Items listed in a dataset
------------------------
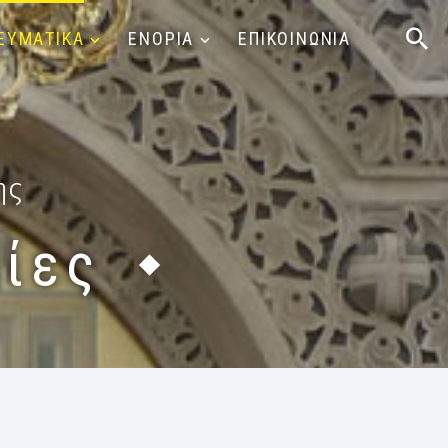
ΕΥΜΑΤΙΚΑ
ΕΝΟΡΙΑ
ΕΠΙΚΟΙΝΩΝΙΑ
ης
ίες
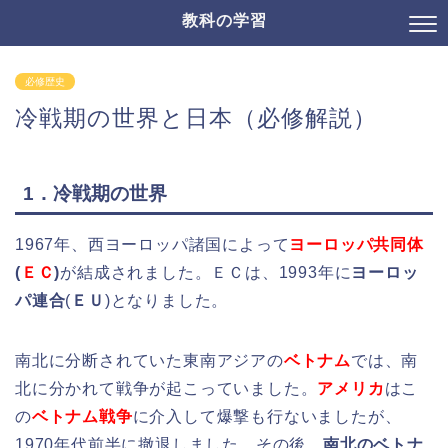
教科の学習
必修歴史
冷戦期の世界と日本（必修解説）
1．冷戦期の世界
1967年、西ヨーロッパ諸国によって
ヨーロッパ共同体
(
ＥＣ
)
が結成されました。ＥＣは、1993年に
ヨーロッ
パ連合
(
ＥＵ
)となりました。
南北に分断されていた東南アジアの
ベトナム
では、南
北に分かれて戦争が起こっていました。
アメリカ
はこ
の
ベトナム戦争
に介入して爆撃も行ないましたが、
1970年代前半に撤退しました。その後、
南北のベトナ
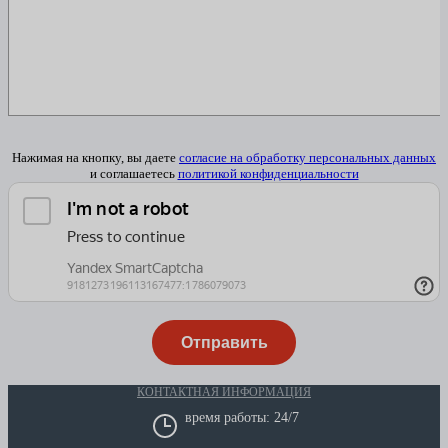
Нажимая на кнопку, вы даете
согласие на обработку персональных данных
и соглашаетесь
политикой конфиденциальности
КОНТАКТНАЯ ИНФОРМАЦИЯ
время работы: 24/7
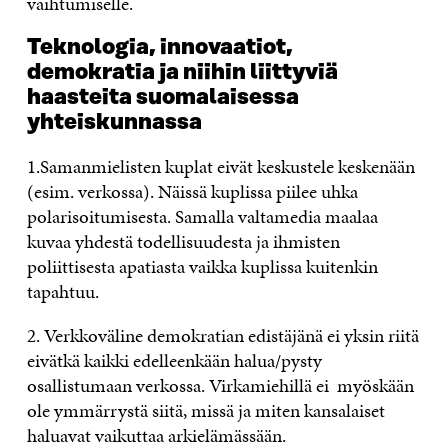
vaihtumiselle.
Teknologia, innovaatiot,
demokratia ja niihin liittyviä
haasteita suomalaisessa
yhteiskunnassa
1.Samanmielisten kuplat eivät keskustele keskenään
(esim. verkossa). Näissä kuplissa piilee uhka
polarisoitumisesta. Samalla valtamedia maalaa
kuvaa yhdestä todellisuudesta ja ihmisten
poliittisesta apatiasta vaikka kuplissa kuitenkin
tapahtuu.
2. Verkkoväline demokratian edistäjänä ei yksin riitä
eivätkä kaikki edelleenkään halua/pysty
osallistumaan verkossa. Virkamiehillä ei myöskään
ole ymmärrystä siitä, missä ja miten kansalaiset
haluavat vaikuttaa arkielämässään.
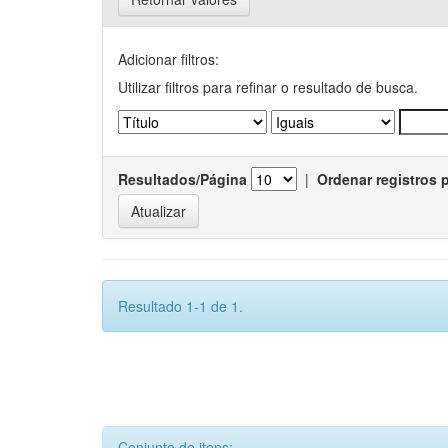
Adicionar filtros:
Utilizar filtros para refinar o resultado de busca.
Resultados/Página
|
Ordenar registros 
Resultado 1-1 de 1.
Conjunto de itens:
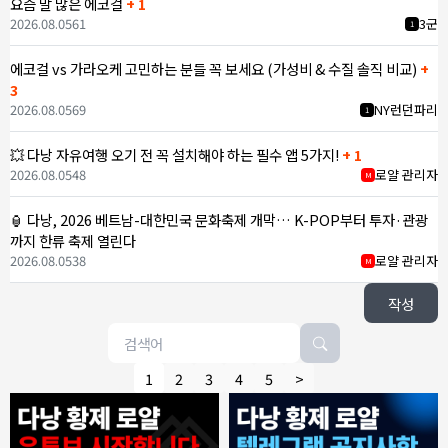
요즘 말 많은 에코걸
+ 1
2026.08.05
61
3군
1
에코걸 vs 가라오케 고민하는 분들 꼭 보세요 (가성비 & 수질 솔직 비교)
+
3
2026.08.05
69
NY런던파리
1
💥 다낭 자유여행 오기 전 꼭 설치해야 하는 필수 앱 5가지!
+ 1
2026.08.05
48
로얄 관리자
M
🏮 다낭, 2026 베트남-대한민국 문화축제 개막… K-POP부터 투자·관광
까지 한류 축제 열린다
2026.08.05
38
로얄 관리자
M
작성
1
2
3
4
5
>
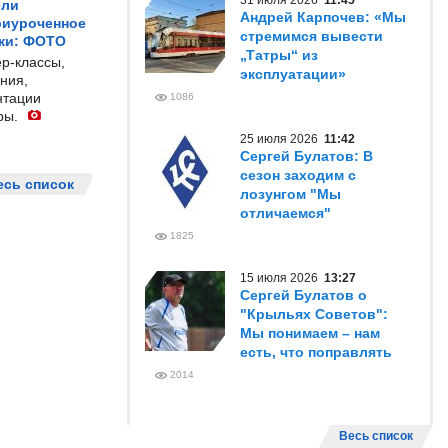
31 июля 2026
11:45
ели
Андрей Карпочев: «Мы
риуроченное
стремимся вывести
жи: ФОТО
„Татры“ из
р-классы,
эксплуатации»
ния,
нтации
1086
ры.
25 июля 2026
11:42
Сергей Булатов: В
сезон заходим с
есь список
лозунгом "Мы
отличаемся"
1825
15 июля 2026
13:27
Сергей Булатов о
"Крыльях Советов":
Мы понимаем – нам
есть, что поправлять
2014
Весь список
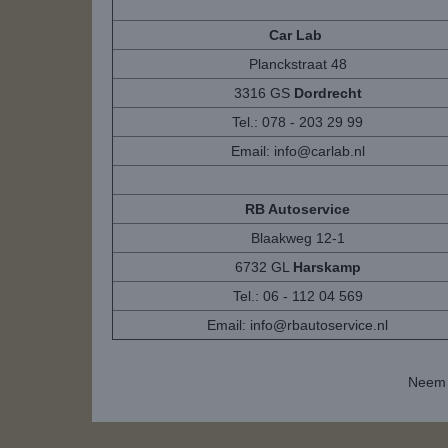
Car Lab
Planckstraat 48
3316 GS
Dordrecht
Tel.: 078 - 203 29 99
Email:
info@carlab.nl
RB Autoservice
Blaakweg 12-1
6732 GL
Harskamp
Tel.: 06 - 112 04 569
Email:
info@rbautoservice.nl
Neem 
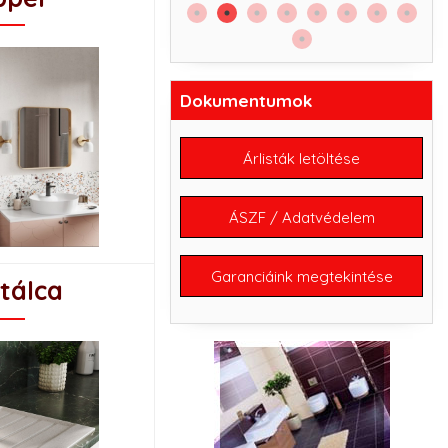
Dokumentumok
Árlisták letöltése
ÁSZF / Adatvédelem
Garanciáink megtekintése
tálca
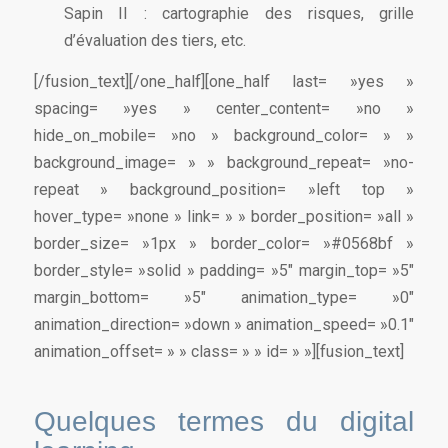
Sapin II : cartographie des risques, grille
d’évaluation des tiers, etc.
[/fusion_text][/one_half][one_half last= »yes »
spacing= »yes » center_content= »no »
hide_on_mobile= »no » background_color= » »
background_image= » » background_repeat= »no-
repeat » background_position= »left top »
hover_type= »none » link= » » border_position= »all »
border_size= »1px » border_color= »#0568bf »
border_style= »solid » padding= »5″ margin_top= »5″
margin_bottom= »5″ animation_type= »0″
animation_direction= »down » animation_speed= »0.1″
animation_offset= » » class= » » id= » »][fusion_text]
Quelques termes du digital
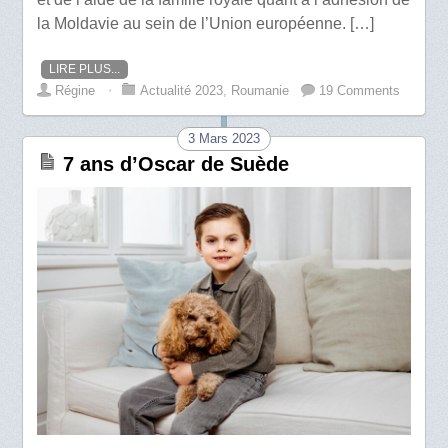
la Moldavie au sein de l’Union européenne. […]
LIRE PLUS...
Régine
⋅
Actualité 2023
,
Roumanie
19 Comments
3 Mars 2023
7 ans d’Oscar de Suède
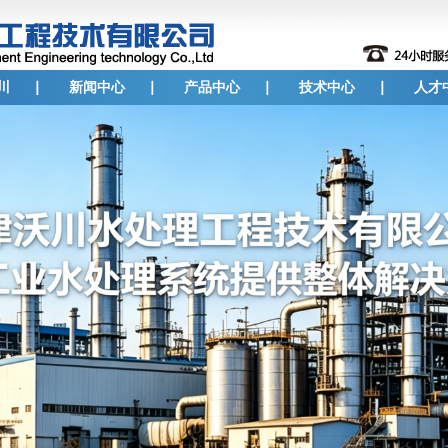
川
新闻中心
产品中心
技术中心
人才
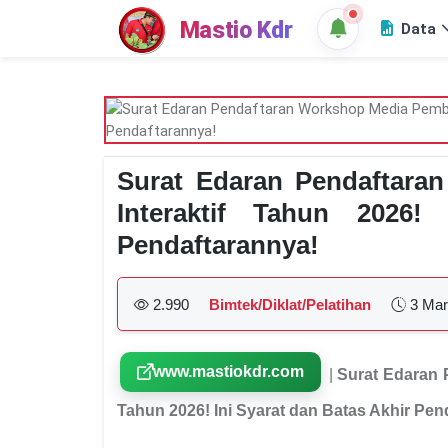
Mastio Kdr
Data
Surat Edaran Pendaftara
Interaktif Tahun 2026!
Pendaftarannya!
2.990
Bimtek/Diklat/Pelatihan
3 Mar
www.mastiokdr.com
|
Surat Edaran 
Tahun 2026! Ini Syarat dan Batas Akhir Pen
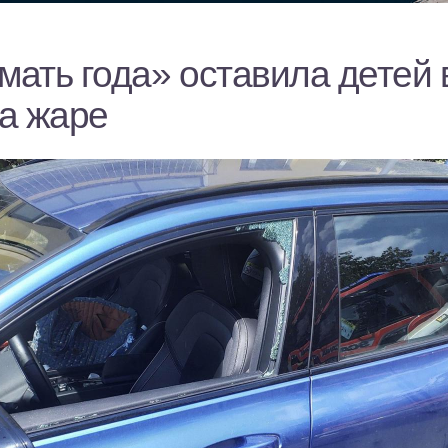
мать года» оставила детей 
а жаре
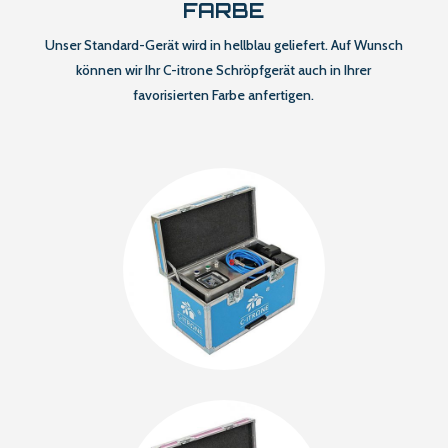
FARBE
Unser Standard-Gerät wird in hellblau geliefert. Auf Wunsch
können wir Ihr C-itrone Schröpfgerät auch in Ihrer
favorisierten Farbe anfertigen.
------------------------
Which lines of the data contain the word "Tahun"? Copy each one.

Interaktif Tahun 2026!
Tahun 2026! Ini Syarat dan Batas Akhir Pen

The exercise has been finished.